In Fernandes v. Araujo, the Ontario Court of Appeal recently overturned its own decision and in doing so clarified the law on vicarious liability of vehicle owners. The Court’s ruling is helpful for subrogation in that it affirms the principle that if the owner consents to possession of the vehicle, the owner will be vicariously liable for the driver’s negligence.

In Fernandes, the plaintiff was injured while riding as a passenger in an All Terrain Vehicle. The ATV owner gave permission to the driver and plaintiff to take the ATV out for a ride but stipulated that it could not be driven off the farm property where they were visiting. They proceeded to drive the ATV off the farm property in contravention of the owner’s instructions and rolled the ATV over resulting in injuries to the plaintiff.

The insurer for the ATV denied coverage taking the position that the owner did not consent to the ATV being driven off the farm property. The insurer brought a motion for summary judgment seeking to dismiss the lawsuit. The court denied the motion. The insurer appealed the decision to the Ontario Court of Appeal.
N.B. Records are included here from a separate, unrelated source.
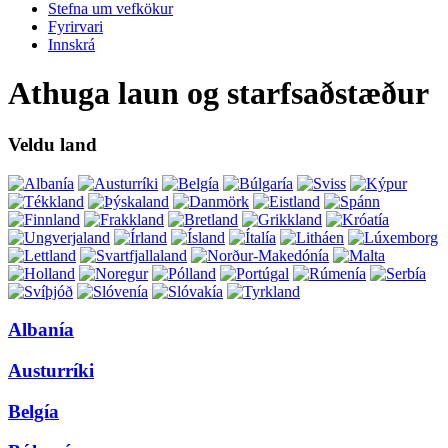
Stefna um vefkökur
Fyrirvari
Innskrá
Athuga laun og starfsaðstæður
Veldu land
Albanía
Austurríki
Belgía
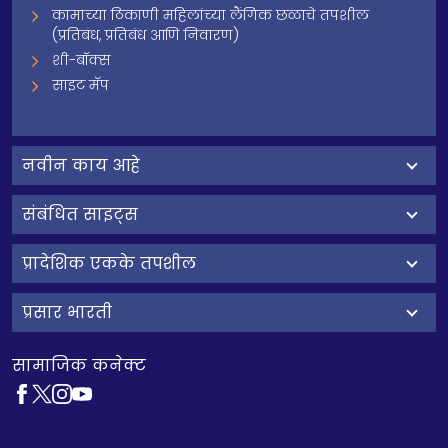
कामाच्या ठिकाणी महिलांच्या लैंगिक छळाचे तपशील
(प्रतिबंध, प्रतिबंध आणि निवारण)
शी-बॉक्स
साइट मॅप
नवीन काय आहे
संबंधित साइट्स
प्रादेशिक एकके तपशील
प्रसार भारती
सामाजिक कनेक्ट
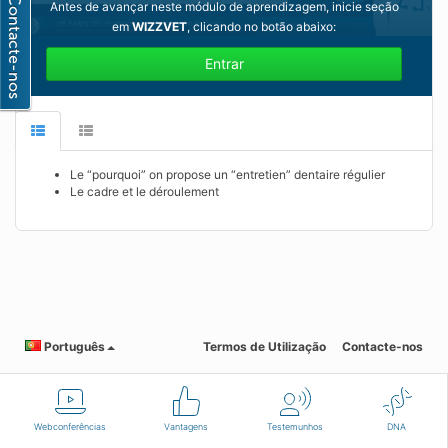
Antes de avançar neste módulo de aprendizagem, inicie seção
em
WIZZVET
, clicando no botão abaixo:
Entrar
Le “pourquoi” on propose un “entretien” dentaire régulier
Le cadre et le déroulement
Português
Termos de Utilização
Contacte-nos
Webconferências
Vantagens
Testemunhos
DNA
The issue before the Court of Appeal was the proper interpretation of section 192(2) of the Highway Traffic Act. This section of the Act provides that a vehicle owner will be vicariously liable for the negligent operation of the vehicle unless the owner did not give the operator consent to possess the vehicle. The Court of Appeal had previously interpreted this section of the Act in conflicting ways.

In examining the existing case law, the Court of Appeal held that the proper interpretation of the Highway Traffic Act does not qualify the general proposition that the owner’s liability turns on consent to possession of the vehicle and that a violation of the owner’s consent does not remove potential vicarious liability on the owner. In other words, if the owner consents to possession of the vehicle, the owner will be vicariously liable for the driver’s negligence even if the driver operates the vehicle in a way prohibited by the owner.
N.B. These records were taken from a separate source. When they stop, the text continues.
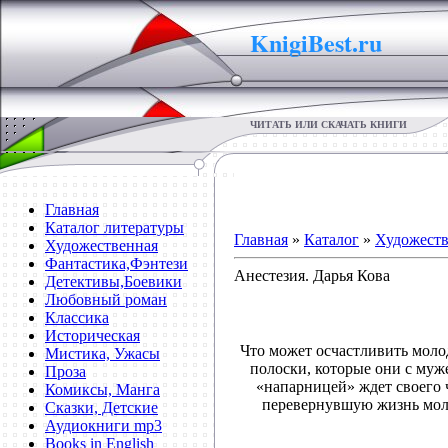
KnigiBest.ru
ЧИТАТЬ ИЛИ СКАЧАТЬ КНИГИ
Главная
Каталог литературы
Главная
»
Каталог
»
Художеств
Художественная
Фантастика,Фэнтези
Анестезия. Дарья Кова
Детективы,Боевики
Любовный роман
Классика
Историческая
Что может осчастливить моло
Мистика, Ужасы
полоски, которые они с муж
Проза
«напарницей» ждет своего 
Комиксы, Манга
перевернувшую жизнь моло
Сказки, Детские
Аудиокниги mp3
Books in English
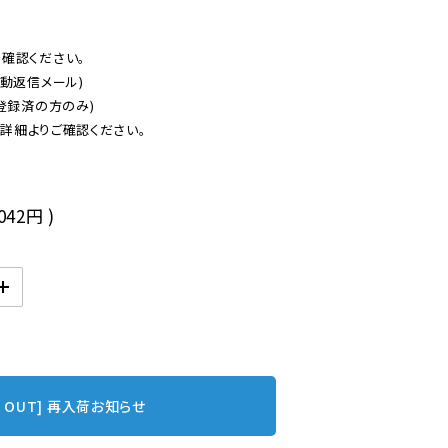
認ください。

動返信メール)

登録済の方のみ)

後
,042円
)
D OUT] 再入荷お知らせ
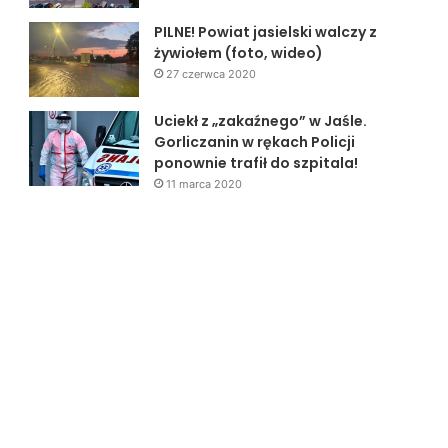
PILNE! Powiat jasielski walczy z
żywiołem (foto, wideo)
27 czerwca 2020
Uciekł z „zakaźnego” w Jaśle.
Gorliczanin w rękach Policji
ponownie trafił do szpitala!
11 marca 2020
The Court of Appeal’s interpretation is consistent with the legislative policy behind the vicarious liability provisions of the Highway Traffic Act, which is to protect the public by insisting that owners exercise caution in permitting others to operate their vehicles.

From a subrogation standpoint, Fernandes confirms that the owner of a vehicle cannot escape liability for the negligence of an operator so long as the owner consented to the operator’s possession of the vehicle. When advancing a claim against the negligent operator of a vehicle, you should include the owner as a defendant if the evidence supports that the owner consented to the driver’s possession of the vehicle.